That isn't a "gotcha" question. It's simply a direct one.
Regardless of the job title, if we're responsible for how other people perform then we're responsible for how they learn to perform even better. One of the things we now know from organizational research is that employees not only want a coaching relationship with their boss--they expect it. (If you want some coaching tips for yourself or to share, please download the free e-book in the column on the right).
So. . .
You may already have the right people to enable your company to "win"--however you define the word.
A couple of years ago I was involved in designing a leadership program to develop the top talent in a global company. We created a model that used the senior management team as coaches for the structured learning activities. First we coached the coaches on how to coach; then we turned them loose. It's been the most effective learning we've experienced in nearly 30 years of leadership development and design.

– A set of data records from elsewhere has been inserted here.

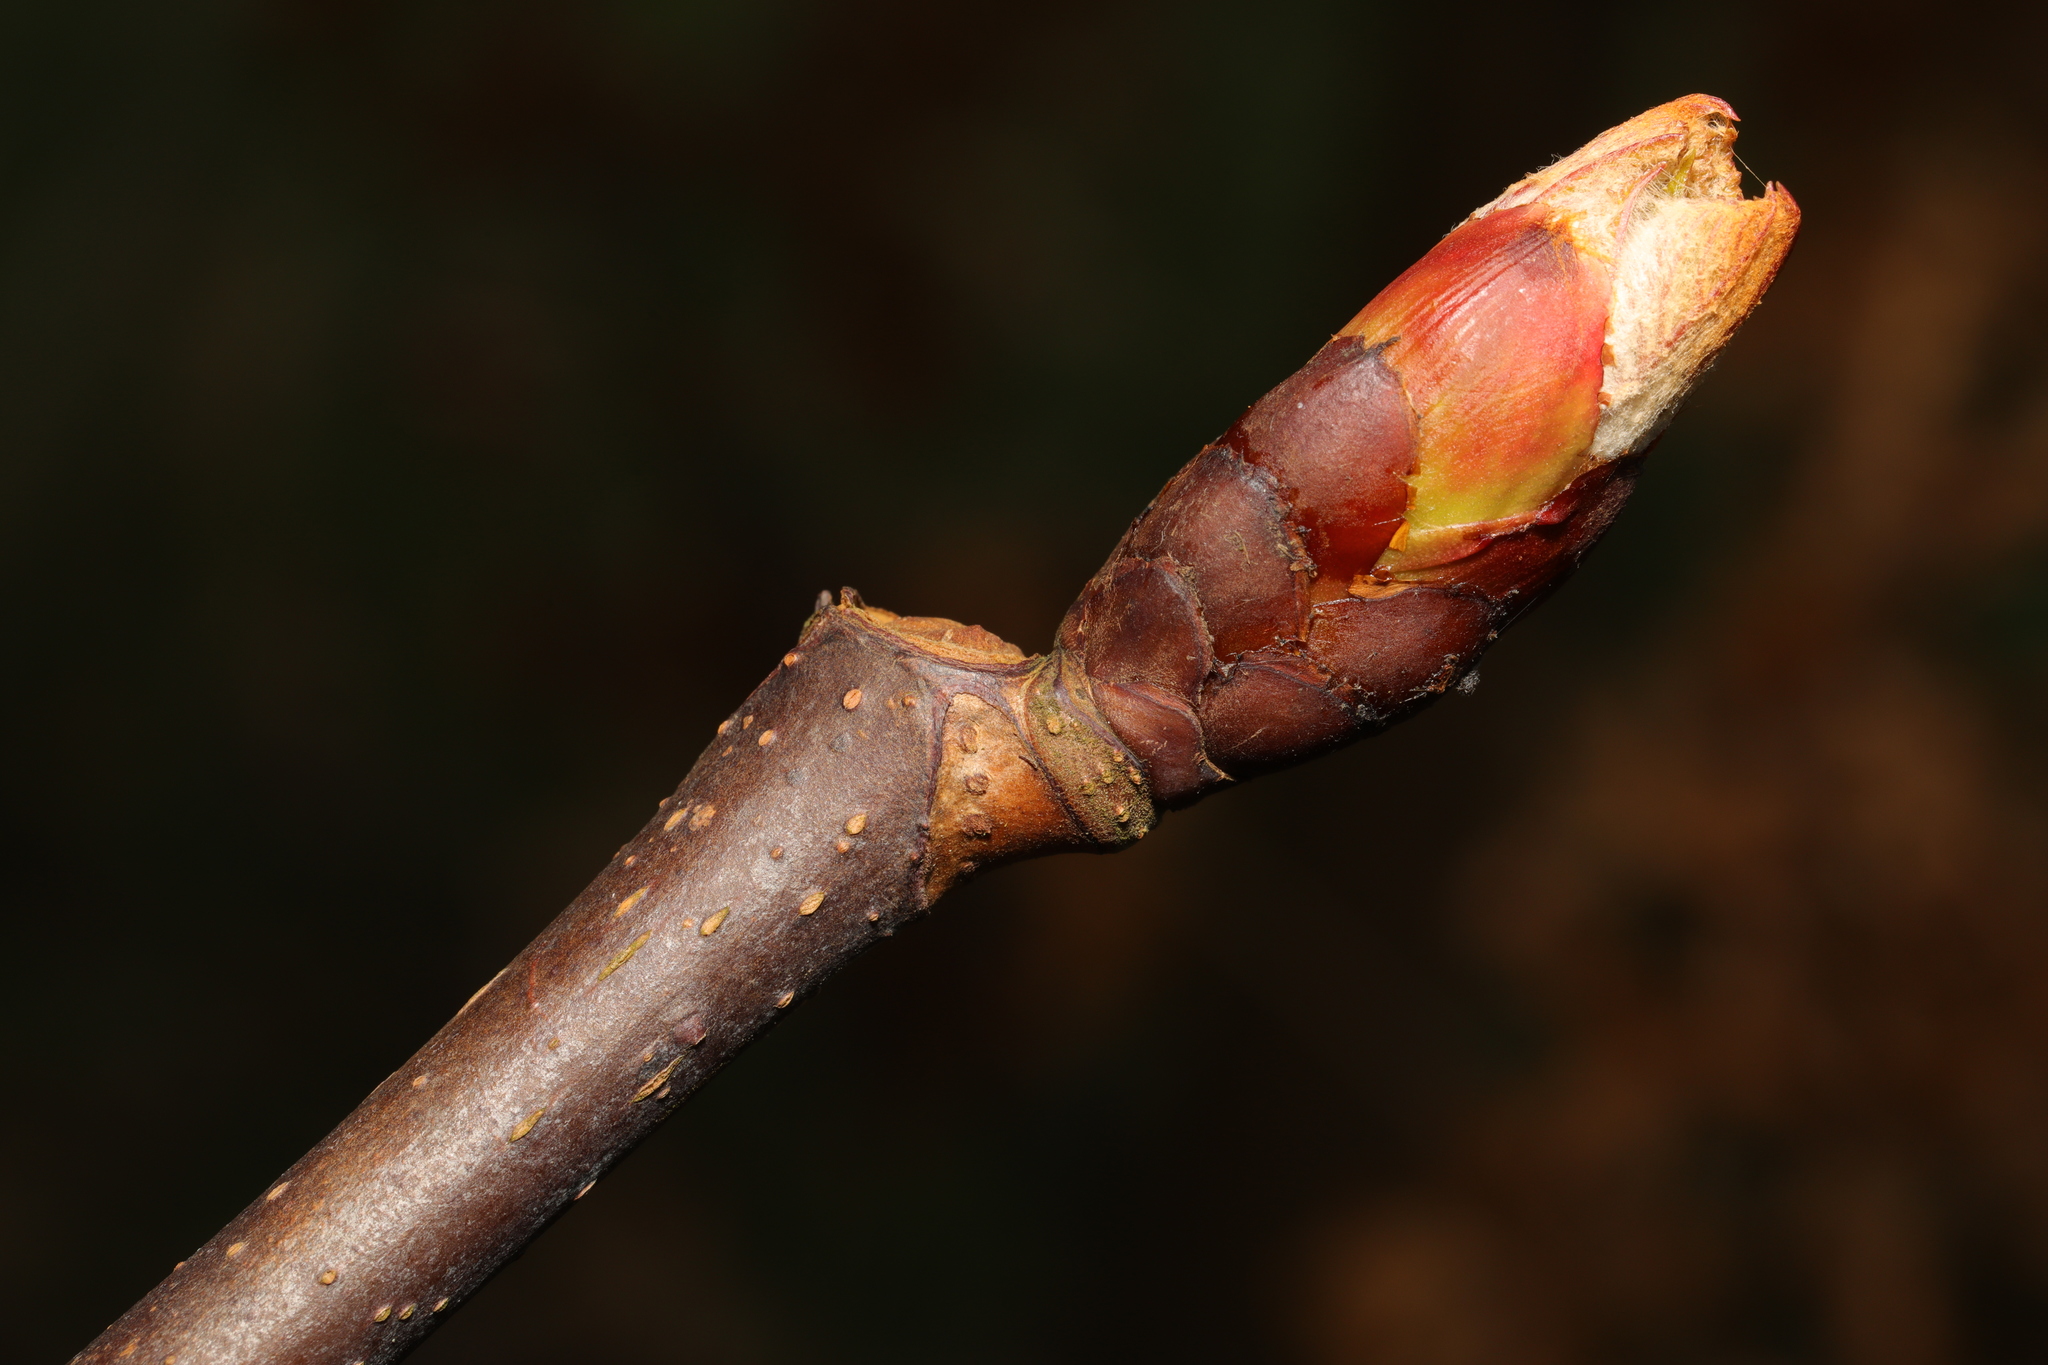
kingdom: Plantae
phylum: Tracheophyta
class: Magnoliopsida
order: Sapindales
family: Sapindaceae
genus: Aesculus
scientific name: Aesculus hippocastanum
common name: Horse-chestnut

What's happening that works?
- The top leadership learns a lot about their own abilities.
- They learn about their people while developing closer relationships with them.
- The high potential participants receive coaching and company insight from the leaders who know it best.
- The participants also "step up" their game. How often do you see the top leadership in a company totally dedicate two full days to the talent beneath them?
You Can Do It, Too
Leaders are the natural lighting rods for developing talent. Coaching isn't another job--it is their job.
Companies are always looking for ways to develop people economically but effectively. Every research study on the planet shows that employees are most influenced--pro or con--by their immediate boss. That's exactly why leaders at every level have the ability to make the most difference when it comes to grooming people for the future.
The mission: Give them the capability.
3 actions leaders can begin now:
- Appreciate: Focus on Identifying the very best in others.
- Encounter: Seek the truth, wherever that path will lead.
- Improve: Insist upon personal responsibility for performance growth.
When leaders coach, we get "two personal bests" for the price of one.